Acordei completamente sobressaltado, sem dúvida podia ter sido outro produto de meu inconsciente; entretanto, havia um detalhe: a informação parecia ser muito específica, e eu até aquele momento de minha vida não tinha conhecimento algum do que era a estrela de cinco pontas. Nesse mesmo dia e o mais rápido que pude decidi averiguar o que pudesse acerca de, até aquele momento, tão misterioso símbolo.
Após a busca pude encontrar algo, um folheto explicativo do pentagrama, mas qual não seria minha surpresa quando li que o pentagrama é conhecido como a estrela de cinco pontas, e que seu significado é o homem auto-realizado, assim como o domínio do homem sobre as forças da natureza!
***
O segredo de um guerreiro é que ele crê sem crer. Mas obviamente um guerreiro não pode só dizer que crê e deixar assim. Isso seria muito fácil. Somente crer o exoneraria de examinar sua situação. Um guerreiro, quando tem que envolver-se com o crer, o faz como uma escolha, como uma expressão de sua mais íntima predileção. Um guerreiro não crê, um guerreiro tem que crer - Porta para o Infinito.

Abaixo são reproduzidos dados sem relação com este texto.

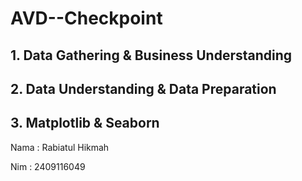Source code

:# AVD--Checkpoint
## 1. Data Gathering &amp; Business Understanding
## 2. Data Understanding & Data Preparation
## 3. Matplotlib & Seaborn


Nama : Rabiatul Hikmah

Nim : 2409116049
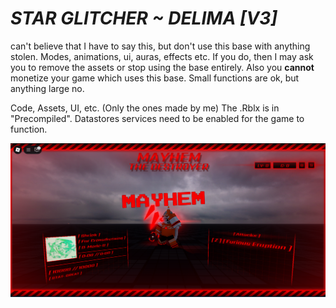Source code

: # *STAR GLITCHER ~ DELIMA [V3]*
can't believe that I have to say this, but don't use this base with anything stolen. Modes, animations, ui, auras, effects etc.
If you do, then I may ask you to remove the assets or stop using the base entirely.
Also you **cannot** monetize your game which uses this base. Small functions are ok, but anything large no.

Code, Assets, UI, etc. (Only the ones made by me)
The .Rblx is in "Precompiled".
Datastores services need to be enabled for the game to function.

![What it looks like](https://github.com/twigkid/Star-Glitcher-Delima-V3-/blob/main/preview.PNG?raw=true)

Hoje, mais de dez anos depois, tenho que crer que o nawal Carlos e Dom Juan mantiveram a consciência de si ao partir. Hoje, mais de dez anos depois, tenho que crer que algo extraordinário me sucedeu.
Se alguma vez minha vida se modificou, foi naquela época. Se alguma vez a magia e o Espírito bateram à minha porta, foi naqueles dias. Assim que hoje, anos depois, só posso intentar unir-me em Espírito à ideia e ao propósito que o nawal Carlos e seu grupo compartilhavam:
Explicar o mundo que Dom Juan nos fez herdar é nossa expressão final de gratidão para com ele, e de nosso propósito de continuar buscando o que ele buscava: a Liberdade.
***
Você está em um ponto terrível. É tarde demais para se retirar, mas cedo demais para agir. Tudo o que pode fazer é testemunhar. Está na miserável posição de uma criatura que não pode regressar ao ventre da mãe, mas tampouco pode sair e agir. Tudo o que uma criatura pode fazer é testemunhar e escutar os estupendos relatos de ação que lhe contam. Você está agora nesse ponto preciso. Não pode regressar ao ventre de seu velho mundo, mas tampouco pode agir com poder. Para você só há testemunhar atos de poder e escutar contos, contos de poder - Porta para o Infinito.